Data to use Start Marker
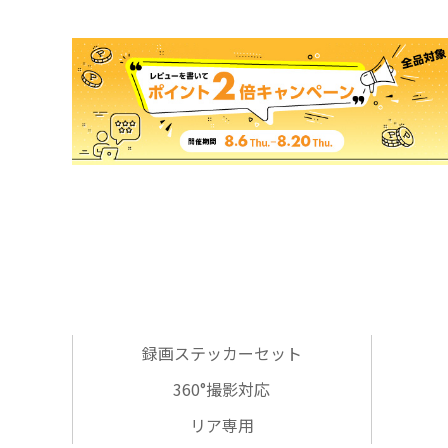
録画ステッカーセット
360°撮影対応
リア専用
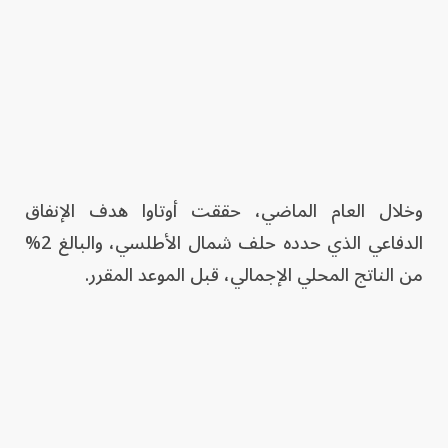
وخلال العام الماضي، حققت أوتاوا هدف الإنفاق
الدفاعي الذي حدده حلف شمال الأطلسي، والبالغ 2%
من الناتج المحلي الإجمالي، قبل الموعد المقرر.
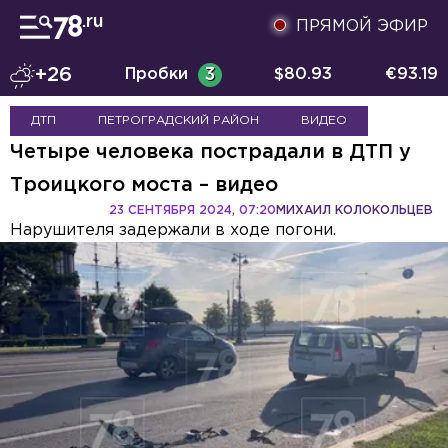
ПРЯМОЙ ЭФИР
+26
Пробки
3
$
80.93
€
93.19
ДТП
ПЕТРОГРАДСКИЙ РАЙОН
ВИДЕО
Четыре человека пострадали в ДТП у
Троицкого моста – видео
23 СЕНТЯБРЯ 2024, 07:20
МИХАИЛ КОЛОКОЛЬЦЕВ
Нарушителя задержали в ходе погони.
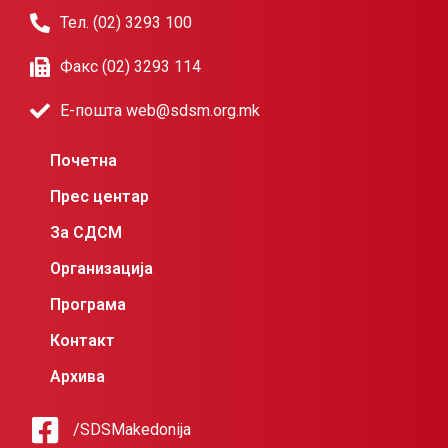
Тел. (02) 3293 100
Факс (02) 3293 114
Е-пошта web@sdsm.org.mk
Почетна
Прес центар
За СДСМ
Организација
Програма
Контакт
Архива
/SDSMakedonija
Data to use End Marker
__Work to be completed__. Tally the lines of the records above that contain the string "задержали". How many are there? Reply with the number alone.

__Response to this task__. 1